Nothing in the data may be omitted; output it all verbatim.

=== Extracted data ===
[Start of section]
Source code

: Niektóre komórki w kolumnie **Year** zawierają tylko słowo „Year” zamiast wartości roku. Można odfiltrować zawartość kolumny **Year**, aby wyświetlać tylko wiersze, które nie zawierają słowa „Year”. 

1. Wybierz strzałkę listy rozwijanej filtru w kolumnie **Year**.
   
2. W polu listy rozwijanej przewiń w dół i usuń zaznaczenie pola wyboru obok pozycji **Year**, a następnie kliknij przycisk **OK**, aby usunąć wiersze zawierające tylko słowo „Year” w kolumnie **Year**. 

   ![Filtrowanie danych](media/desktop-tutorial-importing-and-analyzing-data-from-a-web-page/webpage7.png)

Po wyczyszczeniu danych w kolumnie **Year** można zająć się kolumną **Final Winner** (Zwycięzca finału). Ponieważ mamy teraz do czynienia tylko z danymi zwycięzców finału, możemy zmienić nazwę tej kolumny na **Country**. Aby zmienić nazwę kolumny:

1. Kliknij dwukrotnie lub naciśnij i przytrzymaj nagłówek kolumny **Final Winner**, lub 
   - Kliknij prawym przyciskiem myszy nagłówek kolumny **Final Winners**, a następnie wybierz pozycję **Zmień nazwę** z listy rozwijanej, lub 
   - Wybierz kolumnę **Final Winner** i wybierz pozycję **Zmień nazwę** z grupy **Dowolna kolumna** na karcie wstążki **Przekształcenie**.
[End of section]
=== Response area ===
Source code

: Niektóre komórki w kolumnie **Year** zawierają tylko słowo „Year” zamiast wartości roku. Można odfiltrować zawartość kolumny **Year**, aby wyświetlać tylko wiersze, które nie zawierają słowa „Year”. 

1. Wybierz strzałkę listy rozwijanej filtru w kolumnie **Year**.
   
2. W polu listy rozwijanej przewiń w dół i usuń zaznaczenie pola wyboru obok pozycji **Year**, a następnie kliknij przycisk **OK**, aby usunąć wiersze zawierające tylko słowo „Year” w kolumnie **Year**. 

   ![Filtrowanie danych](media/desktop-tutorial-importing-and-analyzing-data-from-a-web-page/webpage7.png)

Po wyczyszczeniu danych w kolumnie **Year** można zająć się kolumną **Final Winner** (Zwycięzca finału). Ponieważ mamy teraz do czynienia tylko z danymi zwycięzców finału, możemy zmienić nazwę tej kolumny na **Country**. Aby zmienić nazwę kolumny:

1. Kliknij dwukrotnie lub naciśnij i przytrzymaj nagłówek kolumny **Final Winner**, lub 
   - Kliknij prawym przyciskiem myszy nagłówek kolumny **Final Winners**, a następnie wybierz pozycję **Zmień nazwę** z listy rozwijanej, lub 
   - Wybierz kolumnę **Final Winner** i wybierz pozycję **Zmień nazwę** z grupy **Dowolna kolumna** na karcie wstążki **Przekształcenie**.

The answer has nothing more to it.